• [TASK TO COMPLETE]: How many of the rows below contain the string "chart", with case counting? Reply with the number alone.
[SOURCE MATERIAL]
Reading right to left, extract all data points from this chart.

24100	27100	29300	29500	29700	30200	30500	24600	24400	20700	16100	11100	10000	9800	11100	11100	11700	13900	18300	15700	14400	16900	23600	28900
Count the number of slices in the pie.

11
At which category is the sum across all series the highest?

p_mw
[/SOURCE MATERIAL]
[SOURCE MATERIAL]
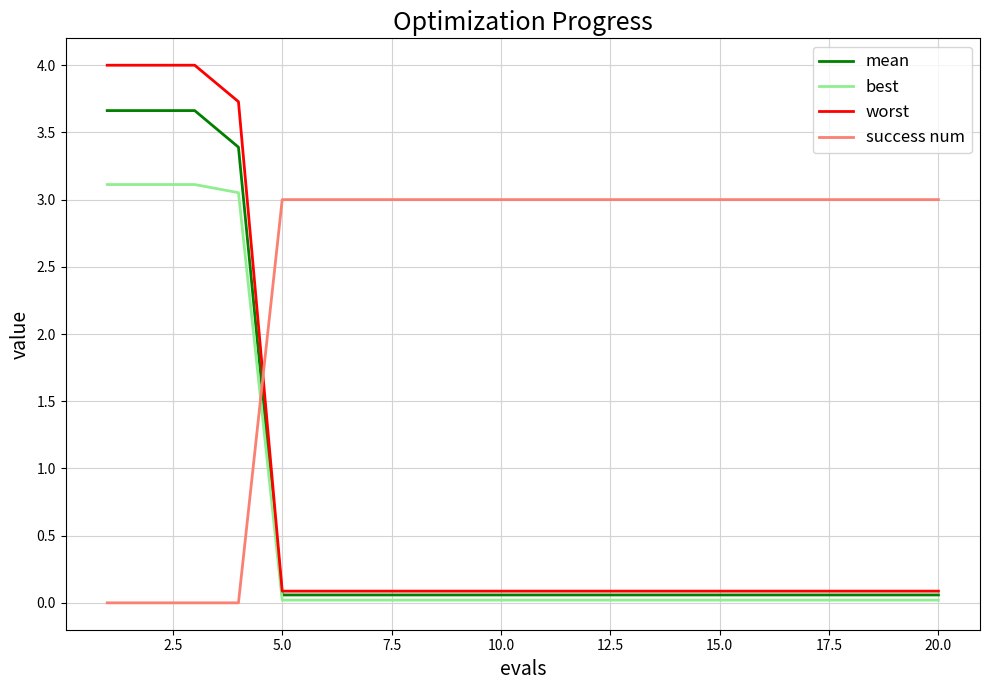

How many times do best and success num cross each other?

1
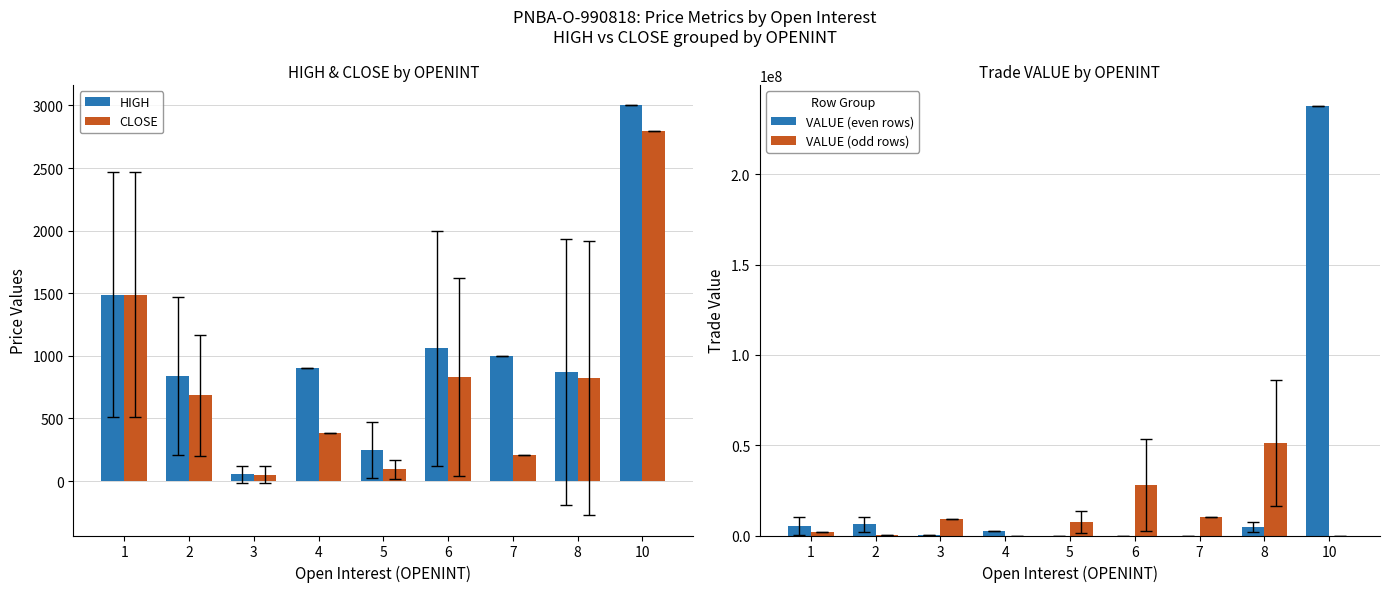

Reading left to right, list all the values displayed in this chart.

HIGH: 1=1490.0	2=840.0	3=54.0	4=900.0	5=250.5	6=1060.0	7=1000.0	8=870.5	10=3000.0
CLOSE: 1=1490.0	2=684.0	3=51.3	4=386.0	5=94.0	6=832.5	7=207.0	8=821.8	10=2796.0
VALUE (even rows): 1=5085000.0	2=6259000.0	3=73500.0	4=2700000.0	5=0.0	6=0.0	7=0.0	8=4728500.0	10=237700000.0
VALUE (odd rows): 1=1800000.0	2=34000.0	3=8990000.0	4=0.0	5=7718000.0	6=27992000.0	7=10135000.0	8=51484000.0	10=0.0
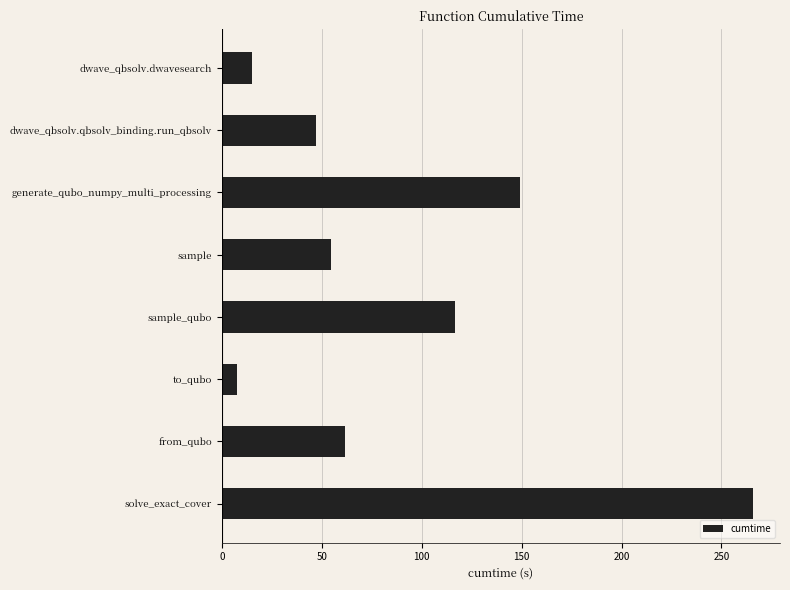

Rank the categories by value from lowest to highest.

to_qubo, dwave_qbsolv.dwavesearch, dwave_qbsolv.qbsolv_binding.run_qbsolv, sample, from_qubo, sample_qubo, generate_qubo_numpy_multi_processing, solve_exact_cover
[/SOURCE MATERIAL]
• [FINISHED EXERCISE]: 2